The Elusive Kung Pao Chicken

How good the Kung Pao Chicken is at a Szechuan restaurant is my gauge for grading that restaurant.  All Chinese restaurants I've been to here in Seattle serve it, whether they are in the Szechuan category or not.  There are so many versions of it, but most fall short of the standard set by restaurants I've eaten at in Taiwan, Hong Kong or even New York.  When I was living in Taiwan after college, we frequented a restaurant called The Welcoming Economic.  It looked to be a family run restaurant, very inexpensive, and partially self serve.  Bring a large group, get some cold beers, order up to your hearts desire and never pass on the kung pao chicken.  On our tight budget, with dishes costing around $2.00, we could feast.  And we did.
The essential tool in Chinese cooking is super large fire power.  We could sit at our table in the restaurant and hear them turning on their burners.  It sounds like jet engines, like they were pumping oxygen into the flame to make it rise higher.  When we remodeled our kitchen, I installed what my friends have dubbed, the Death Star.  It is a Viking 24" wok burner firing at 27,500 BTU.  Better than a regular burner at 15,000 BTU, but still not close to the fire power of a commercial kitchen.  I did a quick internet search just to see what those burners have in the sense of BTU and found this little statement: "A high power 32 tip jet 160,000 BTU burner can be added for holes 18" or larger"  
Clearly, I am outgunned.  But I continue to try to master my favorite Chinese dishes and tonight, it was a little kung pao chicken.
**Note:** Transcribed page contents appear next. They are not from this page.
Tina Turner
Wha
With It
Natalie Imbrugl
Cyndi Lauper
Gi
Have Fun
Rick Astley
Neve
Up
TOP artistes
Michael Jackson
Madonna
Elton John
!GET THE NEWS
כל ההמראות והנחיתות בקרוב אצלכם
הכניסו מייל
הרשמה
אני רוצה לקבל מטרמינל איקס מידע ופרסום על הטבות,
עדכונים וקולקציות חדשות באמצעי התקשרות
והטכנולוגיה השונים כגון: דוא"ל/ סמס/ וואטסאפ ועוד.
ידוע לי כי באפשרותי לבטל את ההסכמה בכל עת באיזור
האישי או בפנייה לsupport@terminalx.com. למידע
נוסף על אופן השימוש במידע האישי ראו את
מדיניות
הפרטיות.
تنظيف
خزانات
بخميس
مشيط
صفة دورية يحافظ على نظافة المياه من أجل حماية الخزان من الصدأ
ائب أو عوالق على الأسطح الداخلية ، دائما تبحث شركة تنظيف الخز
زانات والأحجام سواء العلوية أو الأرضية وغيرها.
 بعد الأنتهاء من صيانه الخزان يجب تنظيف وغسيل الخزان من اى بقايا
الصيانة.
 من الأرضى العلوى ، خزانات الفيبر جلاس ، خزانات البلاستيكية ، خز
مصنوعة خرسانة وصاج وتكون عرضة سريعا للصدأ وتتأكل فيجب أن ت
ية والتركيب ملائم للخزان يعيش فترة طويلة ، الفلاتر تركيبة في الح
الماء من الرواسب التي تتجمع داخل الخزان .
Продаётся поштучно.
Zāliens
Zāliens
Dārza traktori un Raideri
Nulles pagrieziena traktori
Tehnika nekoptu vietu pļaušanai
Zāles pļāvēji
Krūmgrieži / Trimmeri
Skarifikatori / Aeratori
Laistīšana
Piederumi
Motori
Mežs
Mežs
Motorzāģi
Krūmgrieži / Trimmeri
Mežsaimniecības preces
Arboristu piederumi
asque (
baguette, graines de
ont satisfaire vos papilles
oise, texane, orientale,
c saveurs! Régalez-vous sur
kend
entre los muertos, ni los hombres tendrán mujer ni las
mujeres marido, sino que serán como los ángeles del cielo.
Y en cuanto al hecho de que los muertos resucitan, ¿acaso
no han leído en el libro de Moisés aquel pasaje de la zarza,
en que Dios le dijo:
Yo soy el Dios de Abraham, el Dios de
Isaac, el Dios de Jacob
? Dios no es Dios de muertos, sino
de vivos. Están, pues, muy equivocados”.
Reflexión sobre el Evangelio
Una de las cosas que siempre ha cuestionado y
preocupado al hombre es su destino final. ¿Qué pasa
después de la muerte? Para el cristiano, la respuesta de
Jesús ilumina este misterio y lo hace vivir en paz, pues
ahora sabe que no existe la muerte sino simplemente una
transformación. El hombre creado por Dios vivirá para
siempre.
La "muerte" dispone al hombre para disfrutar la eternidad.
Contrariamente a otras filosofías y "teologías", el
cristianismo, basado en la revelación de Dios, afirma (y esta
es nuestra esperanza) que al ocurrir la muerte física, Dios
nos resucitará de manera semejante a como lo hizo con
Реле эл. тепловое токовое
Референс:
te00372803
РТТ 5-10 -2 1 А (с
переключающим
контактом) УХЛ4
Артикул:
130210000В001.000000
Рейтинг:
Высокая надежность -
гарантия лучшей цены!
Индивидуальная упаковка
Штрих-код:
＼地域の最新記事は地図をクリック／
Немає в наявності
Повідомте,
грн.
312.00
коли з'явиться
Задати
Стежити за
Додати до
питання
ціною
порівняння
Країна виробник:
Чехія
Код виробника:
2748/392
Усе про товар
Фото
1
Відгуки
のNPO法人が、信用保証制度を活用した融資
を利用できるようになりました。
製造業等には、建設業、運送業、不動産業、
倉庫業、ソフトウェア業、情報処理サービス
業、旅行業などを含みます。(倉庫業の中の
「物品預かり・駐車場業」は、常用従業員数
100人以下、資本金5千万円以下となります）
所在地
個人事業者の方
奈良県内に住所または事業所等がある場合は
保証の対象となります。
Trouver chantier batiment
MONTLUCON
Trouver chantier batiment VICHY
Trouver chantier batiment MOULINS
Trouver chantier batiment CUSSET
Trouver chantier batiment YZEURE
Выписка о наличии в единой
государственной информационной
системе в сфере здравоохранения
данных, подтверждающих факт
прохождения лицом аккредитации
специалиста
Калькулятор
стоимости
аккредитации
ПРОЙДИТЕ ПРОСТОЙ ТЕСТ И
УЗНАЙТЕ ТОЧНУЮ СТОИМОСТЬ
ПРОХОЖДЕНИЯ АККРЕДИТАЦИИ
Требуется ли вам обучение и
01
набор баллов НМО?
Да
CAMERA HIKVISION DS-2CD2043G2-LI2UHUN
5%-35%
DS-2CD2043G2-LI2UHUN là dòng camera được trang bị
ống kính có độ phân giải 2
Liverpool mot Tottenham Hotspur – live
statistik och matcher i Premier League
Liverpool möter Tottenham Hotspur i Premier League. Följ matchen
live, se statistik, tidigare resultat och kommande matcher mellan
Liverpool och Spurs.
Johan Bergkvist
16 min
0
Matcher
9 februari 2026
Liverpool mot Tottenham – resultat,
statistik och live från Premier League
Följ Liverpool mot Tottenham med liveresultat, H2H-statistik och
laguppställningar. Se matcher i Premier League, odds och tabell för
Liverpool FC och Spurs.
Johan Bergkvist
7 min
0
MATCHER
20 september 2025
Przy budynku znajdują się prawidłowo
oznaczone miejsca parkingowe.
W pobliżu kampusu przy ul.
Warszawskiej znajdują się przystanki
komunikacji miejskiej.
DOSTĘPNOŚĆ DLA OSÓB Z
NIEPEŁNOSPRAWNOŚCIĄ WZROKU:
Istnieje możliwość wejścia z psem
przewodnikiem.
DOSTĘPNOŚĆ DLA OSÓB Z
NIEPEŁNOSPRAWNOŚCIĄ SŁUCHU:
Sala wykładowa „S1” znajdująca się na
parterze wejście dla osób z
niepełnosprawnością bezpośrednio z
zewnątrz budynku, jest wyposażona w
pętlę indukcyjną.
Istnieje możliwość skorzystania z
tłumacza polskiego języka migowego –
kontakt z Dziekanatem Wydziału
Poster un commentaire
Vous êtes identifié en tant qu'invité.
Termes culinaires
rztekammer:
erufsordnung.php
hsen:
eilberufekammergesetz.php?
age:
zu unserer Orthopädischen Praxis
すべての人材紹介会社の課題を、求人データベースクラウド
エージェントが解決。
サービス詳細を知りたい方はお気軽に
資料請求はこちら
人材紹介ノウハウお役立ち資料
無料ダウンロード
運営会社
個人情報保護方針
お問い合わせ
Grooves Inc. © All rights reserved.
3/4 Pound chicken thighs, diced into 3/4" pieces
1/4 cup green onions cut into 1" long pieces
1 Tbsp chopped garlic
1 tsp Szechuan peppercorns
1 tsp red chili flakes
1 Tbsp water, dark soy sauce, white vinegar
1/2 Tbsp sesame oil
2 tsp sugar
1/2 tsp corn starch
1/4 cup peanuts
In Szechaun cooking, the meat is often passed through a vat of hot oil to par cook it.  I go with the boiling water route to save the mess and the health.  Shocking, I know, but I do draw the line somewhere.  So, boil the chicken in water until about half way cooked.  Combine the water, soy, vinegar, oil, sugar and cornstarch.  First, turn your hood vent on to high.  Warn your children and pets they may want to leave the kitchen area.  With your burner on high, heat your wok to smoking hot and add in 1-2 tablespoons of cooking oil.  I use a well seasoned carbon steel wok for high heat cooking. Toss in garlic, peppercorns and chili flakes.  I like to use chili flakes so I don't have to pick out the individual large chilies.  The chilies look better for presentation, but for the family, I'll go for eating ease and safety.  Give it a stir and add in the chicken, green onions and combined sauce.  Give it a quick stir and let it cook for 30 seconds or a minute before you stir again so everything can sear.  Repeat once more and toss in peanuts to finish.  Fry quickly and serve immediately.